Tumour Biol. 2004 Sep-Dec;25(5-6):276-81. doi: 10.1159/000081392.
We evaluated the diagnostic utility of simultaneous determination of 5 tumor markers, CEA, CA 125, CA 15-3, CA 19-9 and cytokeratin 19 (CYFRA 21-1), in fluid and serum from 101 patients, 52 with pleural effusion (22 malignant) and 49 patients with ascites (14 malignant). Tumor marker concentrations in fluid from patients with malignant effusions were significantly higher than those obtained in benign fluids or serum. However, there are two types of tumor markers: those released/secreted by normal mesothelia such as CA 125 and cytokeratin 19 (higher levels in benign fluids than in serum) and non-released/secreted tumor markers (low concentrations in benign fluids) such as CEA, CA 19-9 and CA 15-3. The fluid/serum (F/S) ratio showed better sensitivity with maximum specificity than a single determination in fluid for CEA, CA 15-3 and CA 19-9, but not for CA 125 and CYFRA. The combination of a F/S ratio greater than 1.2 and a cut-off of 5 ng/ml for CEA, 30 U/ml for CA 15-3 and 37 U/ml for CA 19-9 showed sensitivities of 58, 57 and 44%, respectively, and a specificity of 100%, with a combined sensitivity of 82% for overall effusions and 79% for fluids with negative cytology with a specificity of 100%. In conclusion, the use of the F/S ratio in nonsecreted tumor markers such as CEA, CA 19-9 and CA 15-3 improve the sensitivity and specificity and allow standardization of the cut-off.

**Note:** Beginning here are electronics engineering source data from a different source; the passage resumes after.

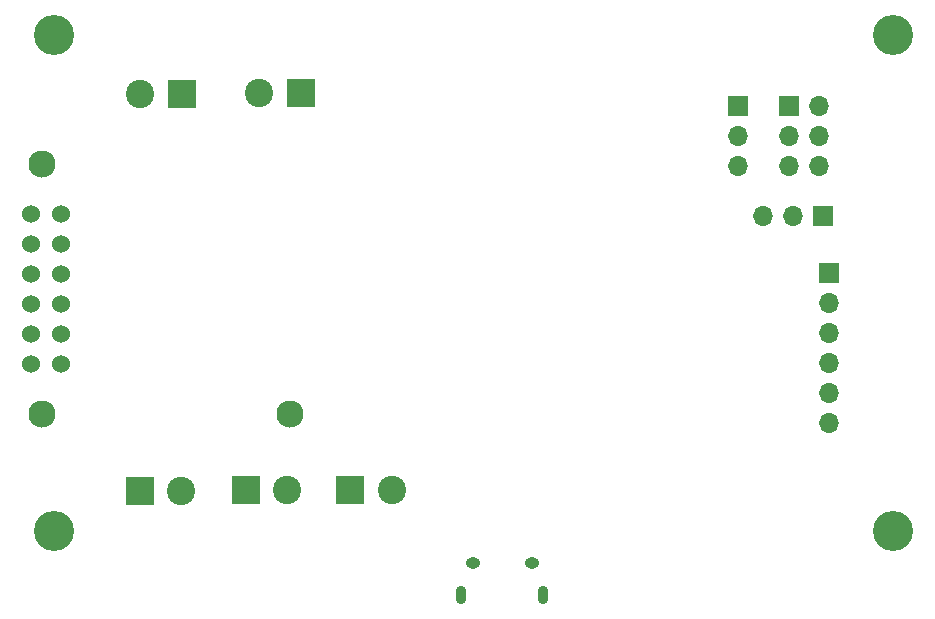
<source format=gbr>
%TF.GenerationSoftware,KiCad,Pcbnew,(6.0.0-0)*%
%TF.CreationDate,2022-09-02T11:48:14-04:00*%
%TF.ProjectId,Dome_Controller,446f6d65-5f43-46f6-9e74-726f6c6c6572,rev?*%
%TF.SameCoordinates,Original*%
%TF.FileFunction,Soldermask,Bot*%
%TF.FilePolarity,Negative*%
%FSLAX46Y46*%
G04 Gerber Fmt 4.6, Leading zero omitted, Abs format (unit mm)*
G04 Created by KiCad (PCBNEW (6.0.0-0)) date 2022-09-02 11:48:14*
%MOMM*%
%LPD*%
G01*
G04 APERTURE LIST*
%ADD10R,2.400000X2.400000*%
%ADD11C,2.400000*%
%ADD12O,0.890000X1.550000*%
%ADD13O,1.250000X0.950000*%
%ADD14C,3.400000*%
%ADD15R,1.700000X1.700000*%
%ADD16O,1.700000X1.700000*%
%ADD17C,1.524000*%
%ADD18C,2.300000*%
G04 APERTURE END LIST*
D10*
%TO.C,J5*%
X87780000Y-66000000D03*
D11*
X84280000Y-66000000D03*
%TD*%
D10*
%TO.C,J8*%
X93190000Y-99570000D03*
D11*
X96690000Y-99570000D03*
%TD*%
D12*
%TO.C,J1*%
X118400000Y-108450000D03*
D13*
X117400000Y-105750000D03*
X112400000Y-105750000D03*
D12*
X111400000Y-108450000D03*
%TD*%
D10*
%TO.C,J9*%
X102060000Y-99570000D03*
D11*
X105560000Y-99570000D03*
%TD*%
D14*
%TO.C,REF\u002A\u002A*%
X77000000Y-61000000D03*
%TD*%
D15*
%TO.C,J3*%
X139210000Y-67040000D03*
D16*
X141750000Y-67040000D03*
X139210000Y-69580000D03*
X141750000Y-69580000D03*
X139210000Y-72120000D03*
X141750000Y-72120000D03*
%TD*%
D14*
%TO.C,REF\u002A\u002A*%
X77000000Y-103000000D03*
%TD*%
D15*
%TO.C,J2*%
X142610000Y-81150000D03*
D16*
X142610000Y-83690000D03*
X142610000Y-86230000D03*
X142610000Y-88770000D03*
X142610000Y-91310000D03*
X142610000Y-93850000D03*
%TD*%
D14*
%TO.C,REF\u002A\u002A*%
X148000000Y-103000000D03*
%TD*%
D15*
%TO.C,J4*%
X142050000Y-76320000D03*
D16*
X139510000Y-76320000D03*
X136970000Y-76320000D03*
%TD*%
D14*
%TO.C,REF\u002A\u002A*%
X148000000Y-61000000D03*
%TD*%
D15*
%TO.C,J10*%
X134870000Y-67020000D03*
D16*
X134870000Y-69560000D03*
X134870000Y-72100000D03*
%TD*%
D10*
%TO.C,J7*%
X84230000Y-99650000D03*
D11*
X87730000Y-99650000D03*
%TD*%
D17*
%TO.C,U6*%
X75035000Y-76185000D03*
X75035000Y-78725000D03*
X75035000Y-81265000D03*
X75035000Y-83805000D03*
X75035000Y-86345000D03*
X75035000Y-88885000D03*
X77575000Y-88885000D03*
X77575000Y-86345000D03*
X77575000Y-83805000D03*
X77575000Y-81265000D03*
X77575000Y-78725000D03*
X77575000Y-76185000D03*
D18*
X75965000Y-71935000D03*
X75965000Y-93135000D03*
X96965000Y-93135000D03*
%TD*%
D10*
%TO.C,J6*%
X97850000Y-65930000D03*
D11*
X94350000Y-65930000D03*
%TD*%
M02*

</source>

我们评估了同时检测5种肿瘤标志物(癌胚抗原、癌抗原125、癌抗原15-3、癌抗原19-9和细胞角蛋白19片段)在101例患者的体液和血清中的诊断效用,其中52例有胸腔积液(22例为恶性),49例有腹水(14例为恶性)。恶性积液患者体液中的肿瘤标志物浓度显著高于良性体液或血清中的浓度。然而,有两种类型的肿瘤标志物:由正常间皮细胞释放/分泌的标志物,如癌抗原125和细胞角蛋白19片段(在良性体液中的水平高于血清),以及非释放/分泌的肿瘤标志物(在良性体液中的浓度较低),如癌胚抗原、癌抗原19-9和癌抗原15-3。对于癌胚抗原、癌抗原15-3和癌抗原19-9而言,体液/血清(F/S)比值在敏感性最高时的特异性优于单独检测体液,但对于癌抗原125和细胞角蛋白19片段则不然。F/S比值大于1.2,且癌胚抗原临界值为5 ng/ml、癌抗原15-3为30 U/ml、癌抗原19-9为37 U/ml时,敏感性分别为58%、57%和44%,特异性为100%,总体积液的联合敏感性为82%,细胞学检查阴性的体液联合敏感性为79%,特异性为100%。总之,在癌胚抗原、癌抗原19-9和癌抗原15-3等非分泌性肿瘤标志物中使用F/S比值可提高敏感性和特异性,并实现临界值的标准化。